Currently we had a president who cut taxes which did increase revenue (we’ve had record tax funds into government just about every year) but he also increased spending. Now, not ALL of that increase was his fault. We were attacked and so we did get bi-partisan support to go to war. But some of it WAS his fault.
Now, we just had a study done, I think it was in Time Magazine but it could have been another publication, that basically said that if you give the rich a tax break they tend to spend more money in the public sector and it is the increased spending in the public sector that creates demand for products and services and increased demand drives the need to increase supply and thus creates jobs which reduces unemployment and eventually raises wages due to a decreased supply of people needing jobs.
I find this totally hilarious, because I believe there was a powerful politician who basically said the same thing in the 1980s that gave us the economic stimulus package that generated the economic utopia of the 1980s and 1990s. I wonder who that was. Can anyone remember? Was it Ted Kennedy or Jimmy Carter? Oh shoot, I just KNOW it has to be one of those guys…. Anyhoo, perhaps the solution to the problem is two fold:
1) Gut the Federal Government. If the US Constitution does not explicitly give responsibility for something to the US Government, then the US Government should cut all funding to that area and inform the states they will have to pick up the slack, somehow. This alone should cut the Government budget by at least 33% (since I believe the Military is in the 40-50% of the budget atm. I don’t have hard numbers on that, so don’t think it’s a coups if you come up with numbers that show my statement is wrong.)
2) Slash taxes. If number 1 is implemented, states will have to double, triple or even quadruple taxes (in the case of some states, this will mean they will have to start taxing) but this change should have less of an impact on the individual’s pocketbook. For one thing, it is MUCH cheaper for Illinois to run a program for Illinois then it is for the US Government to run a program for Illinois, primarily because the other 49 states are like children and will want the same program too if it’s being provided at the Federal level. That alone means it is 98% cheaper for Illinois to run the program then it is for Uncle Sam.
2a) Not to mention that states will be better equipped to tailor their program to their own needs and thus, the programs will be much more efficient at accomplishing the tasks that they are designed for. (Even more so if States are wise enough to apply the same procedure to themselves, allowing the counties to administer the programs instead of the state as a whole.)

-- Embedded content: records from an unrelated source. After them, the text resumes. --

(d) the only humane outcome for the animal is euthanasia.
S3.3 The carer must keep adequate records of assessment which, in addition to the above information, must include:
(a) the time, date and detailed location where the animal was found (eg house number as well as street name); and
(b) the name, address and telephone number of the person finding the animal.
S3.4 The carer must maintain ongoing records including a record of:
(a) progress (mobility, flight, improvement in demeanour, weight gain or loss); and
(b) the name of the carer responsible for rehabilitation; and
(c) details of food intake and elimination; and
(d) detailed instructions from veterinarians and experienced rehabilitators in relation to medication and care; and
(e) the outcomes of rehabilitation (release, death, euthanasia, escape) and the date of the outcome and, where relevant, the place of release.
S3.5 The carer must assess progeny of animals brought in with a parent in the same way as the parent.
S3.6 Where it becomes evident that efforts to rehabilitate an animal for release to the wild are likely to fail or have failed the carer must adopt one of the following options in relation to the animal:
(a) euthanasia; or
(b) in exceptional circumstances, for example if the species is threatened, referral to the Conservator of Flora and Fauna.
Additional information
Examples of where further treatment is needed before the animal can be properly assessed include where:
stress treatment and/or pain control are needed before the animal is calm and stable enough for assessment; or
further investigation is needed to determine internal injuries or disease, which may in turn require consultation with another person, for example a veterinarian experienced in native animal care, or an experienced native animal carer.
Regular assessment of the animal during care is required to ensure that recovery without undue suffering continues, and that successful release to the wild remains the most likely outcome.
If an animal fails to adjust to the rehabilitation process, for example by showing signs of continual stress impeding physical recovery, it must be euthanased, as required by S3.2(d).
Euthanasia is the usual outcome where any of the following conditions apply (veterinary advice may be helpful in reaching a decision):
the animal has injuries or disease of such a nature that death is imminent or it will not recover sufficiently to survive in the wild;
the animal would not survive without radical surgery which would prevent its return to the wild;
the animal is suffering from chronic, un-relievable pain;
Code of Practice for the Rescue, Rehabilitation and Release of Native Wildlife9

2b) And, since no government body is good at anything, and if the Feds do not enforce a monopoly, this will allow private industry to supplement the failures of the states and maybe take over the program entirely at an even more efficient manner.

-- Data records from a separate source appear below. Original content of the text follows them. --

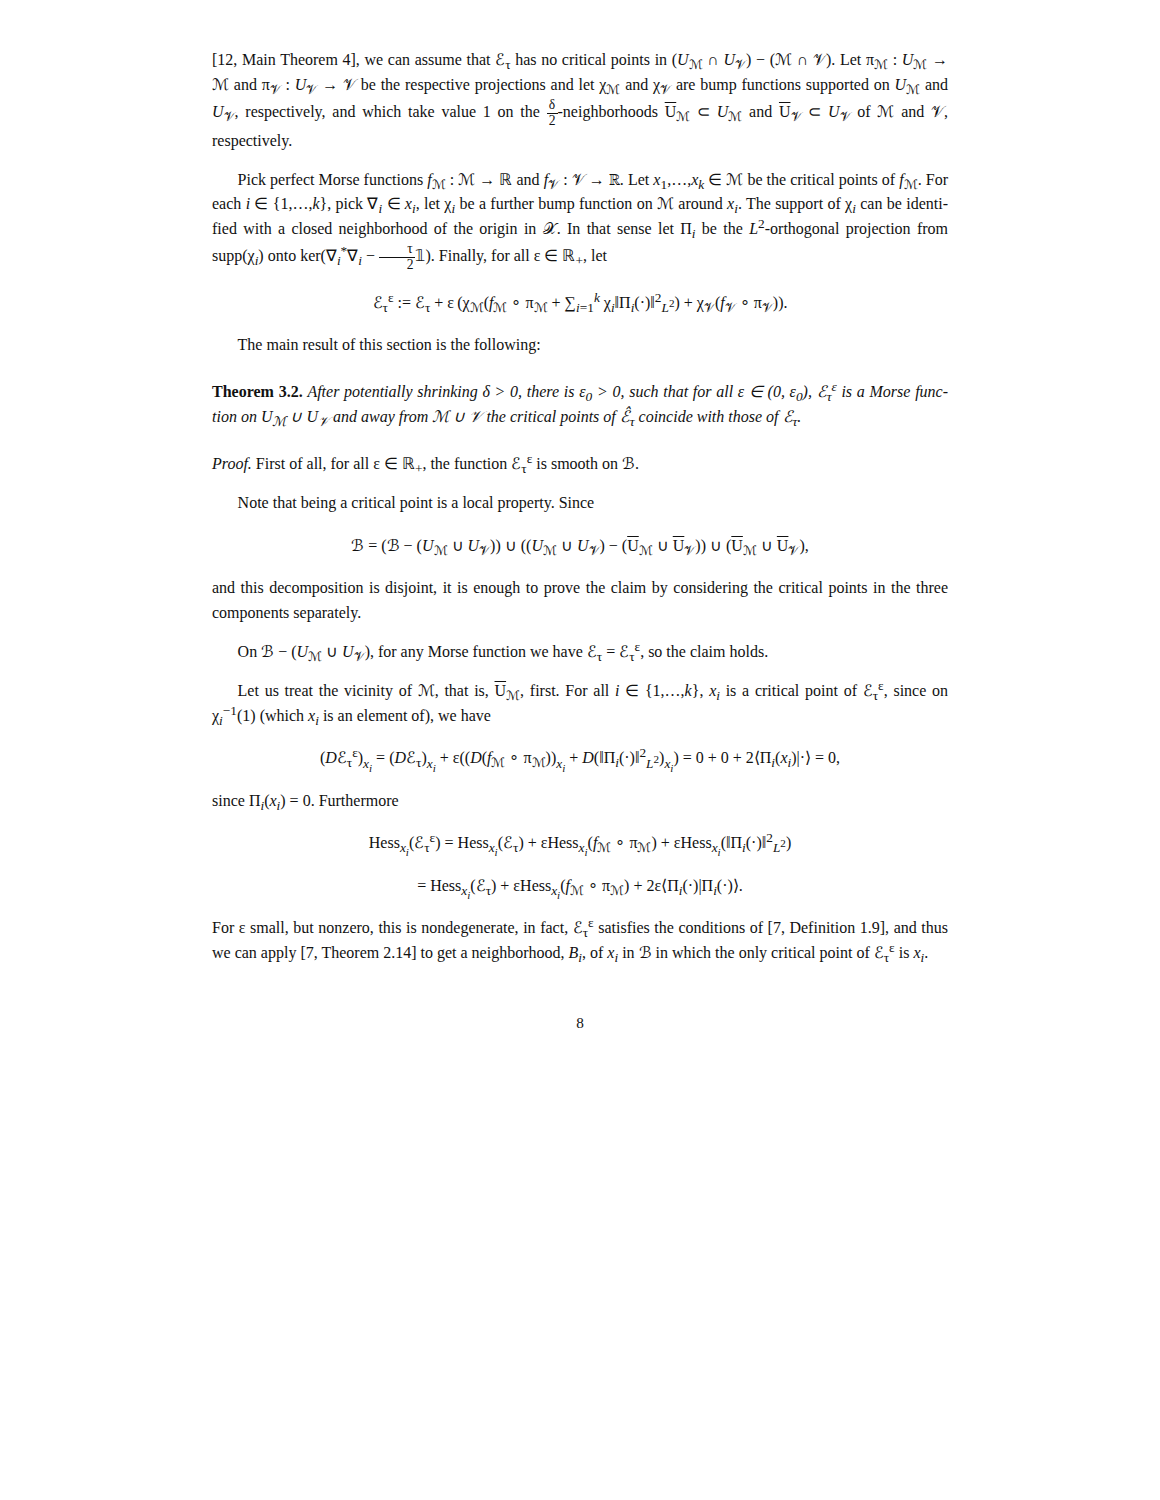[12, Main Theorem 4], we can assume that ℰτ has no critical points in (Uℳ ∩ U𝒱) − (ℳ ∩ 𝒱). Let πℳ : Uℳ → ℳ and π𝒱 : U𝒱 → 𝒱 be the respective projections and let χℳ and χ𝒱 are bump functions supported on Uℳ and U𝒱, respectively, and which take value 1 on the δ 2-neighborhoods Uℳ ⊂ Uℳ and U𝒱 ⊂ U𝒱 of ℳ and 𝒱, respectively.
Pick perfect Morse functions fℳ : ℳ → ℝ and f𝒱 : 𝒱 → ℝ. Let x1,…,xk ∈ ℳ be the critical points of fℳ. For each i ∈ {1,…,k}, pick ∇i ∈ xi, let χi be a further bump function on ℳ around xi. The support of χi can be identified with a closed neighborhood of the origin in 𝒳. In that sense let Πi be the L2-orthogonal projection from supp(χi) onto ker(∇i*∇i − τ 2𝟙). Finally, for all ε ∈ ℝ+, let
ℰτε := ℰτ + ε (χℳ(fℳ ∘ πℳ + ∑i=1k χi‖Πi(·)‖2L2) + χ𝒱(f𝒱 ∘ π𝒱)).
The main result of this section is the following:
Theorem 3.2. After potentially shrinking δ > 0, there is ε0 > 0, such that for all ε ∈ (0, ε0), ℰτε is a Morse function on Uℳ ∪ U𝒱 and away from ℳ ∪ 𝒱 the critical points of ℰ̂τ coincide with those of ℰτ.
Proof. First of all, for all ε ∈ ℝ+, the function ℰτε is smooth on ℬ.
Note that being a critical point is a local property. Since
ℬ = (ℬ − (Uℳ ∪ U𝒱)) ∪ ((Uℳ ∪ U𝒱) − (Uℳ ∪ U𝒱)) ∪ (Uℳ ∪ U𝒱),
and this decomposition is disjoint, it is enough to prove the claim by considering the critical points in the three components separately.
On ℬ − (Uℳ ∪ U𝒱), for any Morse function we have ℰτ = ℰτε, so the claim holds.
Let us treat the vicinity of ℳ, that is, Uℳ, first. For all i ∈ {1,…,k}, xi is a critical point of ℰτε, since on χi−1(1) (which xi is an element of), we have
(Dℰτε)xi = (Dℰτ)xi + ε((D(fℳ ∘ πℳ))xi + D(‖Πi(·)‖2L2)xi) = 0 + 0 + 2⟨Πi(xi)|·⟩ = 0,
since Πi(xi) = 0. Furthermore
Hessxi(ℰτε) = Hessxi(ℰτ) + εHessxi(fℳ ∘ πℳ) + εHessxi(‖Πi(·)‖2L2)
= Hessxi(ℰτ) + εHessxi(fℳ ∘ πℳ) + 2ε⟨Πi(·)|Πi(·)⟩.
For ε small, but nonzero, this is nondegenerate, in fact, ℰτε satisfies the conditions of [7, Definition 1.9], and thus we can apply [7, Theorem 2.14] to get a neighborhood, Bi, of xi in ℬ in which the only critical point of ℰτε is xi.
8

2c) And, since no government body is good at anything, but some are better then others, people who feel that their local government sucks, can move a short distance across the border to the neighboring government. For instance, if you live in Chicago it’s only a 30 minute drive to Wisconsin or Indiana. That gives you a choice of three nations in the alliance. If you live in Colorado you have a choice of eight nations in the alliance! Colorado, Oklahoma, Kansas, Nebraska, Wyoming, Utah, Arizona and New Mexico, depending on what part of Colorado you live in these may be more or less convenient then other states.